There also wasn't a big upfront financial commitment aside from the limited amount of marketing Avitar does, Walsh said. "Whether it was really dinCloud as a white label or we just went with dinCloud [as a reseller] I don't see anything different in the upfront financial commitment." On the back end, though, Avitar has the opportunity to price the service however it sees fit. "If you don't white label, then you're restricted in your pricing model to the pricing they have on their website," he said. On the flip side, Walsh concurred that Avitar has to really work in the value-add since a customer could just go direct to dinCloud.

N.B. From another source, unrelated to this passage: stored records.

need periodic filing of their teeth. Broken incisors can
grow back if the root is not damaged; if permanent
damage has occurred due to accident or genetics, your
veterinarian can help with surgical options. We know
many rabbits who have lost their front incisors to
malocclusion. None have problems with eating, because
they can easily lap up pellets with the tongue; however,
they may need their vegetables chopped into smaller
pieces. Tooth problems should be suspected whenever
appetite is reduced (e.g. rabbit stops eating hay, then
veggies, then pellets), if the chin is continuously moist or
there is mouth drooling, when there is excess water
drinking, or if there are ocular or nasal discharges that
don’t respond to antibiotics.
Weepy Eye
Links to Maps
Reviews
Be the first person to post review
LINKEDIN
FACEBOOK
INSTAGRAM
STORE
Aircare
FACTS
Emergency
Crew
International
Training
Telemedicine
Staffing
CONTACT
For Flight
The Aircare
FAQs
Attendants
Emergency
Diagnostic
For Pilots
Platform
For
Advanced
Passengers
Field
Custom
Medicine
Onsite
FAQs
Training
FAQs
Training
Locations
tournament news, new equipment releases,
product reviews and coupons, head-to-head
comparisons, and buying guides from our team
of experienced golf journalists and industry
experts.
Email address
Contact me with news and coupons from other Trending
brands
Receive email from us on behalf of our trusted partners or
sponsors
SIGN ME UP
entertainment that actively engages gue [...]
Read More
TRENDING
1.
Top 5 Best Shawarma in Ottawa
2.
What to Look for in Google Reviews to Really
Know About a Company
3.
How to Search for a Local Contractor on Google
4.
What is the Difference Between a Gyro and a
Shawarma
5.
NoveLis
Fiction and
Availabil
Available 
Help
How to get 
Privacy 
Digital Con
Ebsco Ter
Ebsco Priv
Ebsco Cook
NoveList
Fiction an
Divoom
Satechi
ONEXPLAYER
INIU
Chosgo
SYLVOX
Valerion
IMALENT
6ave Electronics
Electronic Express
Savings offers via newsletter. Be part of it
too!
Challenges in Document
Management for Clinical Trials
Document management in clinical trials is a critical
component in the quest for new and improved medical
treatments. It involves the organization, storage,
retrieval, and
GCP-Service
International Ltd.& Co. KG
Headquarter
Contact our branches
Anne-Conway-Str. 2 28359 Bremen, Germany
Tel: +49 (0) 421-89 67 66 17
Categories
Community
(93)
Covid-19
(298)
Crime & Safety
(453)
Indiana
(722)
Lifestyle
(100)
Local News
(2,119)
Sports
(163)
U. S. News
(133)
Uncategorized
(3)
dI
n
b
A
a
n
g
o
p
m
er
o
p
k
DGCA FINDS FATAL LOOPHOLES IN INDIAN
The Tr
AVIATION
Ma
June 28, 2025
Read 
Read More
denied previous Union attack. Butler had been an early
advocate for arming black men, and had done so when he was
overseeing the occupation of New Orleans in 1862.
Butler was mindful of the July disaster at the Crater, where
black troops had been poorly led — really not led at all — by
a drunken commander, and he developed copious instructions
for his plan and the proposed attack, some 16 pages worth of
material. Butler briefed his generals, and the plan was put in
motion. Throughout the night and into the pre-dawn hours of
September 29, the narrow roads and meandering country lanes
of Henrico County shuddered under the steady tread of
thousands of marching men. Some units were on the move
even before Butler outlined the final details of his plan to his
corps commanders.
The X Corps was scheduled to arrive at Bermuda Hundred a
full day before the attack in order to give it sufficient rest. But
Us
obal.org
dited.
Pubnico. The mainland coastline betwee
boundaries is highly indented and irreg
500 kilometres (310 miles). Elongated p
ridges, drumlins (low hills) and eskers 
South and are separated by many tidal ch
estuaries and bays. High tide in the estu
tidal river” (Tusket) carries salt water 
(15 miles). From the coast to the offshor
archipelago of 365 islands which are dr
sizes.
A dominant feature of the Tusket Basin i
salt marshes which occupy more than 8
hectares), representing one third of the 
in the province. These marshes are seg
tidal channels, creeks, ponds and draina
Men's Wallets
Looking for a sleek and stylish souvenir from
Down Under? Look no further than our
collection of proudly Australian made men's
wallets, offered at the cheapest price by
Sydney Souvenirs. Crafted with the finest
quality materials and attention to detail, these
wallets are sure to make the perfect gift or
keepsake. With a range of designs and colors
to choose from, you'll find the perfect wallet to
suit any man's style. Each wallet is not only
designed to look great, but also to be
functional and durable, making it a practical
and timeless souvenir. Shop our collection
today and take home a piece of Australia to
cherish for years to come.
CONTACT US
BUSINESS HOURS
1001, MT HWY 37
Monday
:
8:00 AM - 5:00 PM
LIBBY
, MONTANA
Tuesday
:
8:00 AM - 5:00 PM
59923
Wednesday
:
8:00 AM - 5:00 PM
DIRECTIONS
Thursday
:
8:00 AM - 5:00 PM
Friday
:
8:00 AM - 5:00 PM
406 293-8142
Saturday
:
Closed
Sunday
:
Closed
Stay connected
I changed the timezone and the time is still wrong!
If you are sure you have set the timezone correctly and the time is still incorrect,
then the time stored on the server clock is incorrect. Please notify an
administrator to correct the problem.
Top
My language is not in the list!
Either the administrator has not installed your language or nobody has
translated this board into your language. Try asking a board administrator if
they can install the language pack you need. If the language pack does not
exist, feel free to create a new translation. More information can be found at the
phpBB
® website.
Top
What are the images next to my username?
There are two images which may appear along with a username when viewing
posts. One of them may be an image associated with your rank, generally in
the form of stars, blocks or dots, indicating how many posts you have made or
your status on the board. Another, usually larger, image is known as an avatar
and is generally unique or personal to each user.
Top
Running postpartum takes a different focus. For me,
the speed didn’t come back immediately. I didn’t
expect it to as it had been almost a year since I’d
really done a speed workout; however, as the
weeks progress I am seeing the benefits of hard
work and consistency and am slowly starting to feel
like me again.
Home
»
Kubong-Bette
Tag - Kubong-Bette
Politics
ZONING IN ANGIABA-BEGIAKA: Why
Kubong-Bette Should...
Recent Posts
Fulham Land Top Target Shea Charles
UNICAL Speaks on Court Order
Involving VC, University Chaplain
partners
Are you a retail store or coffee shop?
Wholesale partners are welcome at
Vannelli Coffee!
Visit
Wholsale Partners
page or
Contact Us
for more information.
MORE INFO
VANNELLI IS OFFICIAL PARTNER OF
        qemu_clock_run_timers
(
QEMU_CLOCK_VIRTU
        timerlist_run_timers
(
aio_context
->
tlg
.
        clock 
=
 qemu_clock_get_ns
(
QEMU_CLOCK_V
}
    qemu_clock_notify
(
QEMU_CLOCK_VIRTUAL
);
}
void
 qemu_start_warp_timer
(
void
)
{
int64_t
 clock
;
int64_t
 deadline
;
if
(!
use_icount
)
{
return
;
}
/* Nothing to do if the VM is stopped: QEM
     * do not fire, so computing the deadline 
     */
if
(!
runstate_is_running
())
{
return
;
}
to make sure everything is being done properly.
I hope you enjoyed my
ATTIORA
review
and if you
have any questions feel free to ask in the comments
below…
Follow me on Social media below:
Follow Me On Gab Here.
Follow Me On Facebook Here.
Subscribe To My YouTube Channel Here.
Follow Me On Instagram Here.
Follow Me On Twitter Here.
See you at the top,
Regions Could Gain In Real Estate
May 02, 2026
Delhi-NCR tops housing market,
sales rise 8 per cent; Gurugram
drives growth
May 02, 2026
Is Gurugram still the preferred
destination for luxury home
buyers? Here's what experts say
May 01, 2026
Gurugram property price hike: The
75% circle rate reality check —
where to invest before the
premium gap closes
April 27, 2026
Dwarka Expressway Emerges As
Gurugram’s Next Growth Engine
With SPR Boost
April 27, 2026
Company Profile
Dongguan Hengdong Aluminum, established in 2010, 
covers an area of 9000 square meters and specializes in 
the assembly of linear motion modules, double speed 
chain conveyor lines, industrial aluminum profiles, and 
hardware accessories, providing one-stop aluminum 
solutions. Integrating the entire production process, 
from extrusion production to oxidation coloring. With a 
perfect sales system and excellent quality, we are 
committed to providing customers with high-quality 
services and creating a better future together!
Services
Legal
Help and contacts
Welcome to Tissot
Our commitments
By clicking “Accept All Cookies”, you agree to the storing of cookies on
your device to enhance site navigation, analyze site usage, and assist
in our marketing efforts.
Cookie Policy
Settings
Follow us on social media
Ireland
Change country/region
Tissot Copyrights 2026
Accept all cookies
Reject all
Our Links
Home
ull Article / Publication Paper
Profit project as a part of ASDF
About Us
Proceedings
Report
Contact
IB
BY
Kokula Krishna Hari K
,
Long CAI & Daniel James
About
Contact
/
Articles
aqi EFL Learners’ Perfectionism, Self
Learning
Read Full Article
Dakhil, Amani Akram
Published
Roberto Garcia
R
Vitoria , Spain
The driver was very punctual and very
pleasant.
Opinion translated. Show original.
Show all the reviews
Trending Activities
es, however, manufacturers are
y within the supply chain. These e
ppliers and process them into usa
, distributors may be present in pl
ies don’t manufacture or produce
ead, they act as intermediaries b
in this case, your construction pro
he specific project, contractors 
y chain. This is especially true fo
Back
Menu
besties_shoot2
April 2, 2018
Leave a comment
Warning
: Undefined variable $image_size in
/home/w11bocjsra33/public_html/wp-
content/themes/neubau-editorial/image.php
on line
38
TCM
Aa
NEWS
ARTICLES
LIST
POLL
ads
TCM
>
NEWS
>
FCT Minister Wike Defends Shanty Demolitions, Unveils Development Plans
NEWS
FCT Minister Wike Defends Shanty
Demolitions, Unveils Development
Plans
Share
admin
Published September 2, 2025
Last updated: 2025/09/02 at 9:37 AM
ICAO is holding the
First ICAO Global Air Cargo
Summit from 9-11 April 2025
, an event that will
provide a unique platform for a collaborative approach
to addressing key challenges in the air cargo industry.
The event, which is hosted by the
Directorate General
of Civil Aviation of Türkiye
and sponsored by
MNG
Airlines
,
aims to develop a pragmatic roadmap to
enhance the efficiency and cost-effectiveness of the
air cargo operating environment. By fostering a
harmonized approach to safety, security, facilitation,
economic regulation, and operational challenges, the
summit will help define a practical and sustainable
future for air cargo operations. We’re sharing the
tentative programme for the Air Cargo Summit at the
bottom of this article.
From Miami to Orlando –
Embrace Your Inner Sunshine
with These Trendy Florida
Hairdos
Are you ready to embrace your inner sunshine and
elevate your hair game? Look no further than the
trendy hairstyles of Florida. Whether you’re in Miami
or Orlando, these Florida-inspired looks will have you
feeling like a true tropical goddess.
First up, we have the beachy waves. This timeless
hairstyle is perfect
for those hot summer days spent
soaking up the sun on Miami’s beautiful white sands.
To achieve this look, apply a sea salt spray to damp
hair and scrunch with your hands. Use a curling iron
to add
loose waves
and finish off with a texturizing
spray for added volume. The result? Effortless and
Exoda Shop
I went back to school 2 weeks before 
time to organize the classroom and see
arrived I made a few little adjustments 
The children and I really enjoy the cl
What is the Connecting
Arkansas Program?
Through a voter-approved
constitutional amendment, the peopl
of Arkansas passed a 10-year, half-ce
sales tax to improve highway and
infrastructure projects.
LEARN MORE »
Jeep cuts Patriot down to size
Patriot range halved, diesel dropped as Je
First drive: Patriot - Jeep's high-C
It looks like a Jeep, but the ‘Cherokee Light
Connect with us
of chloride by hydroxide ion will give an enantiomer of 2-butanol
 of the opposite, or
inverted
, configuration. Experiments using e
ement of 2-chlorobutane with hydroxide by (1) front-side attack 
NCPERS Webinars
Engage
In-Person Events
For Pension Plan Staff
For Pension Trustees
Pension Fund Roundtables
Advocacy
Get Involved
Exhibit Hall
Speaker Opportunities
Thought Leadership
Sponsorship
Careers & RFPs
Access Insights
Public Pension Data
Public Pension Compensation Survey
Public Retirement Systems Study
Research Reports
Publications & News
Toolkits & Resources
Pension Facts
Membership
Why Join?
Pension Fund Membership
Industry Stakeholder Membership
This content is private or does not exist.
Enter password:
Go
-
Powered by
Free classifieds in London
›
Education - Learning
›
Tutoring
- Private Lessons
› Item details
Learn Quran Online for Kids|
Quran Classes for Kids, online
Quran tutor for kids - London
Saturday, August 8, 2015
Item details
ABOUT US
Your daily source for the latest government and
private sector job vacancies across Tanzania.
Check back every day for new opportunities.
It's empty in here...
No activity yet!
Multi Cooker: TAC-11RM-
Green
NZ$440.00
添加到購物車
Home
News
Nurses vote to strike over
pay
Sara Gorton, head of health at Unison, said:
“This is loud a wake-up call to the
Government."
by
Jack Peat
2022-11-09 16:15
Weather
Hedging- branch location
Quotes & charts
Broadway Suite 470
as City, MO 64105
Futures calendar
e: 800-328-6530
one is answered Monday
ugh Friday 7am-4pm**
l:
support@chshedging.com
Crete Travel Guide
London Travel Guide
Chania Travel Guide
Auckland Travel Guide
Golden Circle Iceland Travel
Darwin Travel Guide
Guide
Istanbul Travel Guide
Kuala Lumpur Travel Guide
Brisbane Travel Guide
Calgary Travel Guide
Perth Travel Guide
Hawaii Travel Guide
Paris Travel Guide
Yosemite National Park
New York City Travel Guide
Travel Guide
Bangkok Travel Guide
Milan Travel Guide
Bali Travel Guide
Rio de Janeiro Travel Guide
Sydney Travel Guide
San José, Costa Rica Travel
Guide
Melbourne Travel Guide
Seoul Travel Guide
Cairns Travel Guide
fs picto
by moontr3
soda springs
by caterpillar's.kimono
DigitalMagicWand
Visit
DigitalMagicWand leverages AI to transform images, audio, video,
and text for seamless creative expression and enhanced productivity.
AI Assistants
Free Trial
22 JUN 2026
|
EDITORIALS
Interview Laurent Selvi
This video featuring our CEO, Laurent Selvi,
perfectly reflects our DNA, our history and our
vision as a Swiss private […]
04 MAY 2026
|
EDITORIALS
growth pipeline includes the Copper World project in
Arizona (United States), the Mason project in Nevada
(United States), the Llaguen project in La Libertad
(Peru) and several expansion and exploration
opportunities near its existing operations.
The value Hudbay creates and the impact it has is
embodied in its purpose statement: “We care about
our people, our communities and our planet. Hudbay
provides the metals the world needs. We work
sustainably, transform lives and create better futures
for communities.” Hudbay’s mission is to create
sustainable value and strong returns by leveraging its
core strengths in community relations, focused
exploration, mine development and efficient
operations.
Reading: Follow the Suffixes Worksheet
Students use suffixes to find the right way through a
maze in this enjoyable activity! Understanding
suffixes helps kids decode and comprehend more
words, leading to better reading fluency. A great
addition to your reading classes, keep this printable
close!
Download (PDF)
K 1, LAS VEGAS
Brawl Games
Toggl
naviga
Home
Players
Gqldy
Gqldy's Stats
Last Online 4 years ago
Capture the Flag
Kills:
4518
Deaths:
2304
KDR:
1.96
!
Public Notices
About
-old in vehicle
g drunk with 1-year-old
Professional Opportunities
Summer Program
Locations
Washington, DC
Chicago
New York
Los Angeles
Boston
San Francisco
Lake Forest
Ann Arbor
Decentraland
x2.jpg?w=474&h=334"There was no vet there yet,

Walsh said Avitar is "not taking the trouble to white label every product we sell," but opted to do so with dinCloud because it provides the entire infrastructure that Avitar can deliver to its customers. In terms of pricing their services, he said white labeling makes it easier to bundle together products instead of having to line-item everything.

"The more service you give a prospective customer, the more lines on a proposal you give them, the more areas they have to question,'' Walsh said, "and if you're confident in what you're providing your customer, you … should be able to deliver one amount and one package."